One might take this encounter with the demon and conclude that it simply demonstrates Jesus sovereign power over evil. And surely he has that. But it is a miracle which is more than just flexing his divine muscles. Here he shows his authority. Just as he rebukes the fever in Peter's mother-in-law. Just as he commands water to become wine, hushes the storm, feeds the multitudes, and heals so many. In all his miracles Jesus is doing more than simply displaying his omnipotent command of creation. He shows his authority to demonstrate his identity. He shows his authority over these things, also to show his authority over spiritual things.
For which is it easier to say, “get up and walk” or, “your sins are forgiven”? Jesus who has the very power of God is most interested in using that power for your good. And not just your physical good, but first of all for your spiritual good! The best thing he does for you is to make you clean, washing away your sins. This brings you “every spiritual blessing” - the good news!
Notice his purpose statement: “I must preach the good news, for that is why I have come!” Not to hand out prizes. Not to heal, do miracles, or even cast out demons. All those he does, and can do.. but not just that! He came to work salvation and bring us the highest and grandest gifts of God.
But we're so often focused on the things below. Life's little molehills that to us appear as mountains. Sickness, conflict, things simply not going your way. All of this results from sin, of course. All of this is part of the program living in this fallen world. But the solution isn't just to treat the symptom. Instead, Jesus goes to the source. That's who Jesus is. That's what he came to do.
While the demon spoke truth, he also tried to deceive. As the devil does so often, he laces his lies with truth, to make them harder to see. He twists God's word. He seeks to use it against us. Some of Satan's most destructive lies come from the mouths of so-called Christian preachers. Even here, Jesus meets evil head-on in the synagogue, the place of worship.
So what was the deception? That Jesus was a Messiah to be feared? Well, yes and no. Did Jesus come to destroy? Yes and no. Like Jeremiah the prophet, in our Old Testament reading, Jesus comes to pluck up and knock down, but also to build and to plant. He does come to destroy, but also to give life.
As usual, a right understanding of this comes from the proper division of law and gospel. The demon was rightly terrified of Jesus, who indeed came to destroy him, and all the devil's kingdom, and their hold over humans. Jesus came to destroy sin, death, and the devil – all our spiritual enemies. For we do not contend against flesh and blood, Paul reminds us, but against the spiritual forces of evil.

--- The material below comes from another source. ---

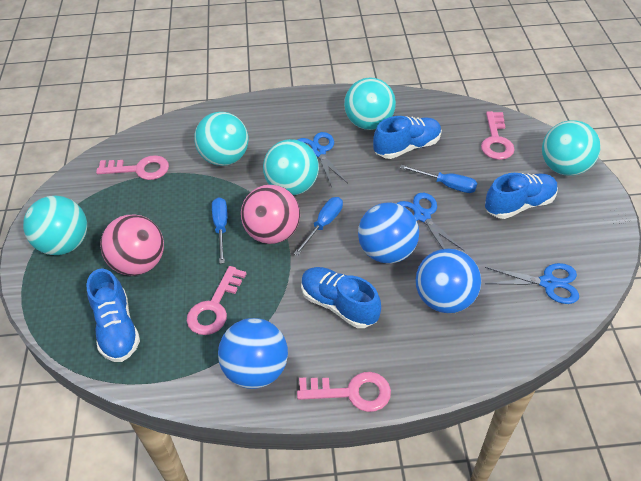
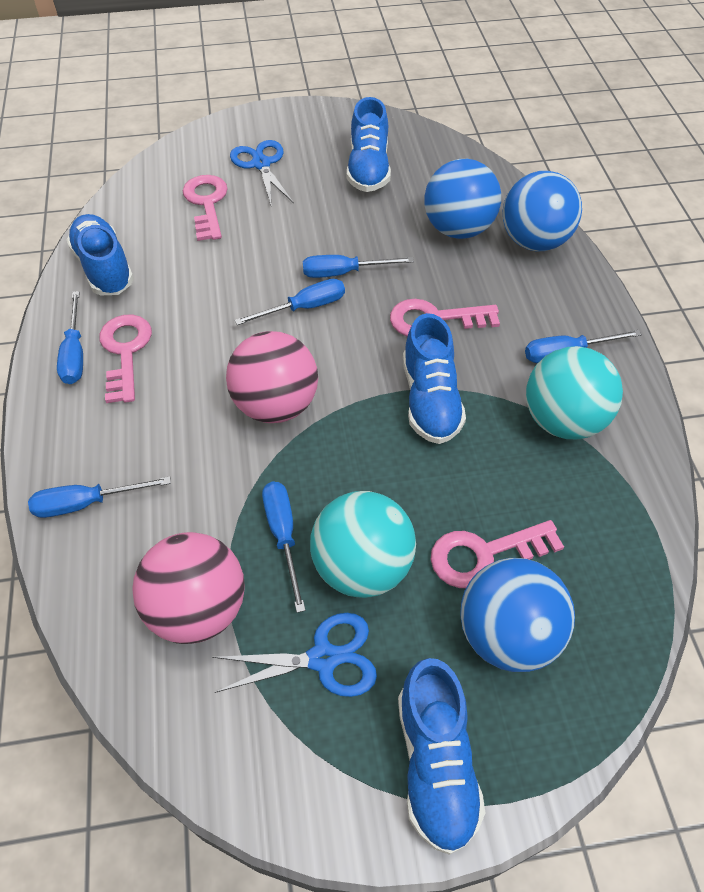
blue scissors: 3 -> 2
blue screwdriver: 3 -> 6
turquoise ball: 5 -> 2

And even our own sinful self, our old nature, our old Adam, is slated for demolition. Jesus has come to destroy that within us that is corrupt and wicked and rebellious, and by repentance and faith build us anew into the men and women God wants us to be – perfect and blameless in his sight. Redeemed by Christ's blood shed on the cross. Inheritors of life, now and in eternity.

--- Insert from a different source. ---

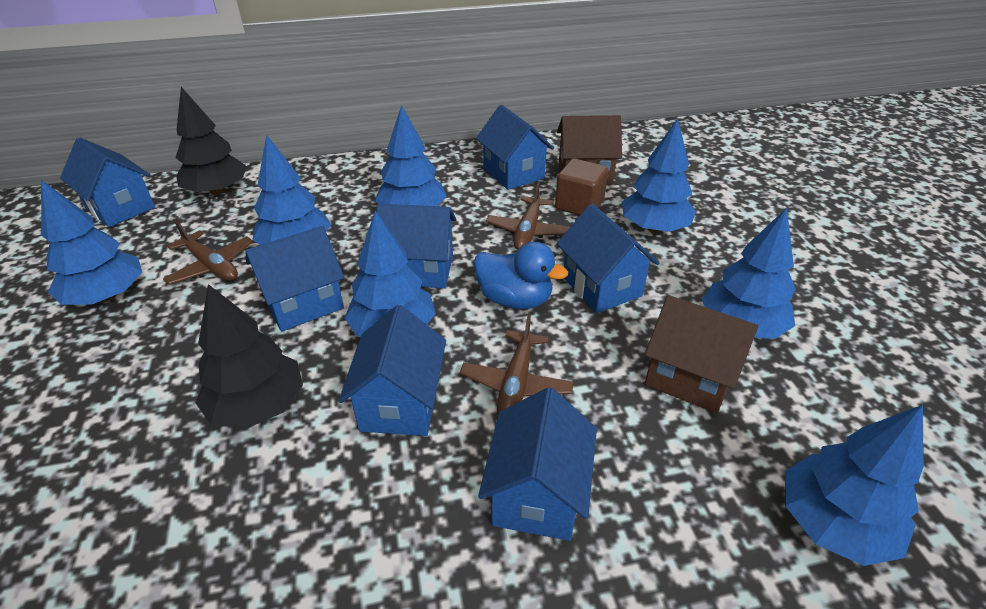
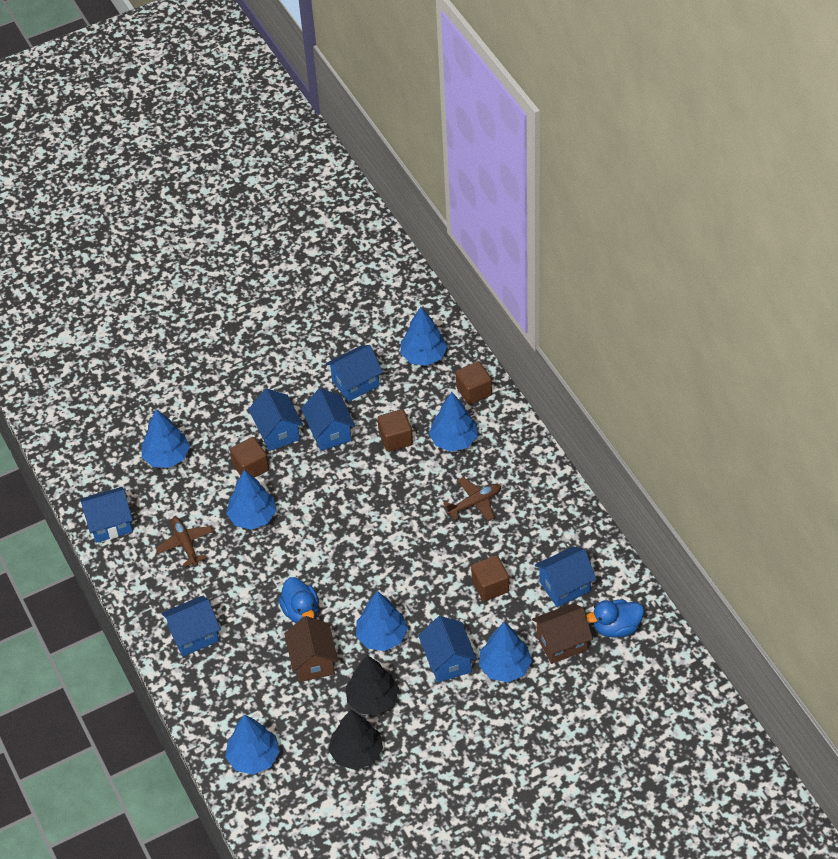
blue duck: 1 -> 2
brown cube: 1 -> 4
brown plane: 3 -> 2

Jesus is a destroyer, a judge, the Holy One of God to be feared only if you are under the law and God's wrath. But he is also the friend of sinners – the shepherd who lays day his life for his sheep. He is the advocate and intercessor, the great high priest, and so much more. Jesus is the good news that he preached. The Gospel is all about him and what he does to save us.

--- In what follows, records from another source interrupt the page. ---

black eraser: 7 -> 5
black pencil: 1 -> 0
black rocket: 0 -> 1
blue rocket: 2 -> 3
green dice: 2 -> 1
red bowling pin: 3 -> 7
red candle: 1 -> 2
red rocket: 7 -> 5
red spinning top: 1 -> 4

The devils and demons don't want you to know it, or believe it. They want you to fear Jesus, if you think of him at all. They want you to get it turned around. They don't want you to see him as savior, but yourself. And they don't want you to have the comfort of trusting in his grace.
But Jesus silences that. He rebukes all that.
And his Holy Spirit speaks, even today, a different word. A word with authority from Christ himself, who sits on heaven's high throne. You who know and feel sorry for sin, you who have heard the call to repentance and fallen on your knees. Fear not. Jesus comes to destroy only what troubles you – sin and every evil. Jesus comes to foil every plot of the devil. Jesus, the Holy One of God comes to make you holy by his holy, precious blood, and declare it in his strong word. We know who he is – by what he says and does for us. In his name, Amen.